Another story that has generated even more international interest is the now infamous gay kiss, which has also left the local community riven by controversy and not a little distressed over the incident itself and its ongoing implications.

It beggars belief that such an occurrence could lead to calls for independence but that is, nevertheless, exactly what seems to have happened. According to one of our readers, the prospect of independence suddenly becomes more attractive because this would apparently allow us to criminalise a public display of affection between two homosexuals, with Britain no longer having the power to prevent such legislation.

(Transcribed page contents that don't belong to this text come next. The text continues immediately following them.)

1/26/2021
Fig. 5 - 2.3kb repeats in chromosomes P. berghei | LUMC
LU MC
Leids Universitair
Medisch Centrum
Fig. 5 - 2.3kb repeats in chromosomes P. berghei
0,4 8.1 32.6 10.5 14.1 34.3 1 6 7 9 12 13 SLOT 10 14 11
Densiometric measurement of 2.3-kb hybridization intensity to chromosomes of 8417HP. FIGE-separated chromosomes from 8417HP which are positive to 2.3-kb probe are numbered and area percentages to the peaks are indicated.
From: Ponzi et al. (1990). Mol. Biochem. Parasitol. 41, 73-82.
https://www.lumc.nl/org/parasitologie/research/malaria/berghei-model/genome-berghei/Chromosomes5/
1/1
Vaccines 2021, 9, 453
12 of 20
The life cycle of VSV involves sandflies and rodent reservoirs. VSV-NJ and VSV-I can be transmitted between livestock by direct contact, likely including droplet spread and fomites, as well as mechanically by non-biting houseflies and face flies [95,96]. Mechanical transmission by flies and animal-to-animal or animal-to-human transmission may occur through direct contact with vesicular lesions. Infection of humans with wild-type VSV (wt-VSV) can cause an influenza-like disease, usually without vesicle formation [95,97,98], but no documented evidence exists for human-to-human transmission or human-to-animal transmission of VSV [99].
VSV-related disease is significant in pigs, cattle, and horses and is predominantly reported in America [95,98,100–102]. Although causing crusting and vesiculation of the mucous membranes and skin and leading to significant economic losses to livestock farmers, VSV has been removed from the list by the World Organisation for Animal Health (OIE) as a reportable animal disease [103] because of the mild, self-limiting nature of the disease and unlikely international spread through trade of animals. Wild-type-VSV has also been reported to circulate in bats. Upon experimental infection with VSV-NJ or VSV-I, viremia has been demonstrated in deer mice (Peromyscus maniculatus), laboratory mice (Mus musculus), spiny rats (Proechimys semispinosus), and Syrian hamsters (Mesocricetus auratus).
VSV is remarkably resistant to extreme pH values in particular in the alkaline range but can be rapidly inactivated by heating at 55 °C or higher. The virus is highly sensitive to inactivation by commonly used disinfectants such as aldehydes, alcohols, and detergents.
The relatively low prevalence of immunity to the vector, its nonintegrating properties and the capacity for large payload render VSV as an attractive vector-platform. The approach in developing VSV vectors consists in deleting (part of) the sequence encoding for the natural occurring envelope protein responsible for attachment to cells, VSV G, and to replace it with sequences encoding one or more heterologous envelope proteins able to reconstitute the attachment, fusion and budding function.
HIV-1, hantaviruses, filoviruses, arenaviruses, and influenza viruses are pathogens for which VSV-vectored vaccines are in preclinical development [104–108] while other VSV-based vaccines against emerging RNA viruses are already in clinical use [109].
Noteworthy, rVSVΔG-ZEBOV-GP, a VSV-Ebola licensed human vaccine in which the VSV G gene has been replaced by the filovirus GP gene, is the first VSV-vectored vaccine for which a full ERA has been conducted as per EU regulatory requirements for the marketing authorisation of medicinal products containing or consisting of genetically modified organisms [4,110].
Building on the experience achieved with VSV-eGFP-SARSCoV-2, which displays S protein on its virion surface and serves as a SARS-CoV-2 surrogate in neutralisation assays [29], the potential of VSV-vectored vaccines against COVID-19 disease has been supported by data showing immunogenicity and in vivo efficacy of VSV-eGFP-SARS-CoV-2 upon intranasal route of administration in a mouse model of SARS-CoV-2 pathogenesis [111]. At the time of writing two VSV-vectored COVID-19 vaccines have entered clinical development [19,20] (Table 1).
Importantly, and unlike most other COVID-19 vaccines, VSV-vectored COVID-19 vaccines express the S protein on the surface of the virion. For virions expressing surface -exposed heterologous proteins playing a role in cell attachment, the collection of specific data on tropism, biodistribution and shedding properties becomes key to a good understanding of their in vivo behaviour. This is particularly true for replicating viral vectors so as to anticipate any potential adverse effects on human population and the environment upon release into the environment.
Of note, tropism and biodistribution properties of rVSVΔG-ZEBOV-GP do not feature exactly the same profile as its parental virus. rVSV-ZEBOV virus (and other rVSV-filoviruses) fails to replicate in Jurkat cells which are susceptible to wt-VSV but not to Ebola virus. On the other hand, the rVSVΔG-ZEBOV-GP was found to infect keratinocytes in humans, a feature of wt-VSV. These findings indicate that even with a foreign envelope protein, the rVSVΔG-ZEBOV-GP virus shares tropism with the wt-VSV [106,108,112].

No doubt the two American visitors who now find themselves at the centre of the controversy are themselves not a little surprised at the moral turmoil they seem to have created.

The situation has not been helped by the mixed messages being sent by the government, no doubt in an attempt to please everyone.

On the one hand, the Director of Tourism issues an apology and, on the other hand, the Minister for Tourism calls the behaviour in question “offensive.” If the minister believes the conduct was offensive, why was it necessary to apologise for the predictable consequences of such behaviour?

If it were necessary to apologise, why then eviscerate the sincerity of such apology immediately thereafter in a local political forum rather than an international public relations initiative outlining the society’s traditions?

No wonder the community at large is conflicted by these mixed messages, but perhaps something useful will eventually come out of the affair if minds are now more focused on the relevant constitutional issues, not the least of which is the matter of arbitrary arrest and detention, no matter what one thinks of the behaviour that led to it.

In case the situation has not yet sunk into the minds of people in the Cayman Islands, we have no enforceable rights in that respect. That is the whole point of having a bill of rights in the first place – to give us such rights that we can enforce through the local courts.

Furthermore, all of this comes on the heels of the still ongoing enquiry into conduct that led to the suspension in all but name of the three senior officers in the Royal Cayman Islands Police Service.

The fact that something sufficiently serious was going on to warrant such a drastic step by the Governor must also be weighing heavily on the minds of many, and not just those that might be nervous about an expanded enquiry into other areas of public interest.

All of these issues are strictly domestic concerns, of our own making in one way or another. What of the external dynamics – surging oil and food prices, for example – over which we have no control or responsibility?

These factors can only add to the distress many in the community are feeling at events and circumstances that it seems we can do little about.